:: Excerpted records ::

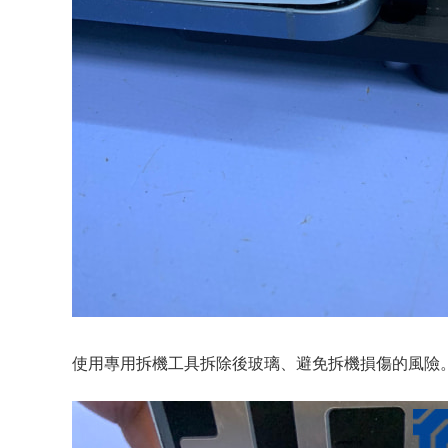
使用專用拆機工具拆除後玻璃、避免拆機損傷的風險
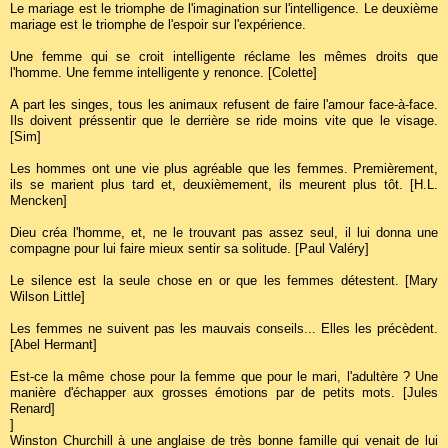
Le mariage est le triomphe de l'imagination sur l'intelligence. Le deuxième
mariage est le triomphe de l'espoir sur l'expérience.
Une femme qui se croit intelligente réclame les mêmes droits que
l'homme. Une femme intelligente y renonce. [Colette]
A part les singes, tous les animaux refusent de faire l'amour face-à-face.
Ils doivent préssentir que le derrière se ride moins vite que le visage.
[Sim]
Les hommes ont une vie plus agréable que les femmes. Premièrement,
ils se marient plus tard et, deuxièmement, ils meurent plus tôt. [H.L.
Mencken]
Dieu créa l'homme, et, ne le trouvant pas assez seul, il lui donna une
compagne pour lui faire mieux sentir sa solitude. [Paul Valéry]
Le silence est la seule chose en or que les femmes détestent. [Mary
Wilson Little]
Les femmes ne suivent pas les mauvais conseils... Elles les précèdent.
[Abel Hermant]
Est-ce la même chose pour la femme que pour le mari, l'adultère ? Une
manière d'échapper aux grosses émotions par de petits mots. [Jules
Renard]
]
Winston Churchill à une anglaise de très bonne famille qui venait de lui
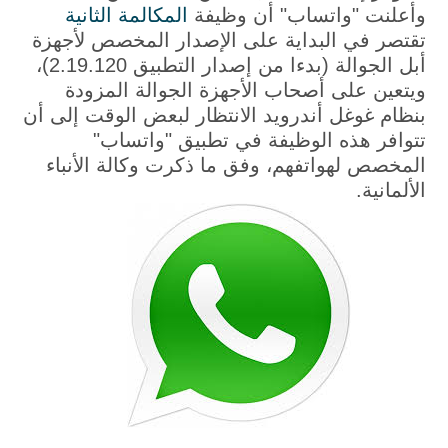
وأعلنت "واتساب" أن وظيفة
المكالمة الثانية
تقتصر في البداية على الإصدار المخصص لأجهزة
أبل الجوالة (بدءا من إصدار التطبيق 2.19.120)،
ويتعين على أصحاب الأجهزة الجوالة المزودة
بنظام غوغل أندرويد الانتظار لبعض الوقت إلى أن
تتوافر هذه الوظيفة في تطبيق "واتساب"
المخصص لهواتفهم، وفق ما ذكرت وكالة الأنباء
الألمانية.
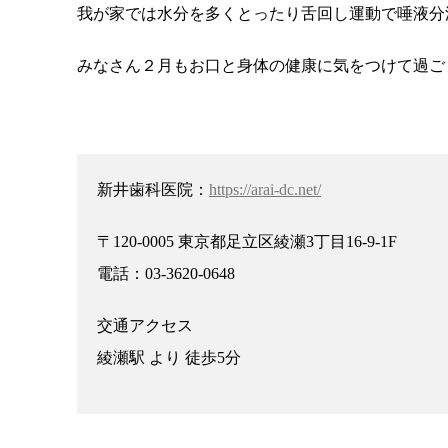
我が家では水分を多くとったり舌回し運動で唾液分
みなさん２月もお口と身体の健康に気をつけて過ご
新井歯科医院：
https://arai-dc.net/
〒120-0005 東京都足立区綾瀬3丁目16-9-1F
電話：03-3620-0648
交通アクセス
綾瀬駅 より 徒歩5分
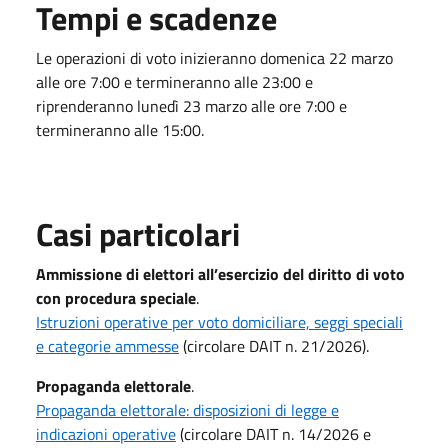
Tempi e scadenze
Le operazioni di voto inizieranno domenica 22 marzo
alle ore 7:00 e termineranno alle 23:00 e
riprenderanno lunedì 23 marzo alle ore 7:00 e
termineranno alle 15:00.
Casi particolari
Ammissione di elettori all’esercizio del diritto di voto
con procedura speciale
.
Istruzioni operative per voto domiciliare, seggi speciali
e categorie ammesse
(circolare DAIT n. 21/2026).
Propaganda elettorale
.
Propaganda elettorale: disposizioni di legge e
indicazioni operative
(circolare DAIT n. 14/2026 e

:::

* Task brief *
Your answer must be the line containing "termineranno alle 15:00." and every line after it through the end of the records above, reproduced exactly and alone.

* Worked solution *
termineranno alle 15:00.
Casi particolari
Ammissione di elettori all’esercizio del diritto di voto
con procedura speciale
.
Istruzioni operative per voto domiciliare, seggi speciali
e categorie ammesse
(circolare DAIT n. 21/2026).
Propaganda elettorale
.
Propaganda elettorale: disposizioni di legge e
indicazioni operative
(circolare DAIT n. 14/2026 e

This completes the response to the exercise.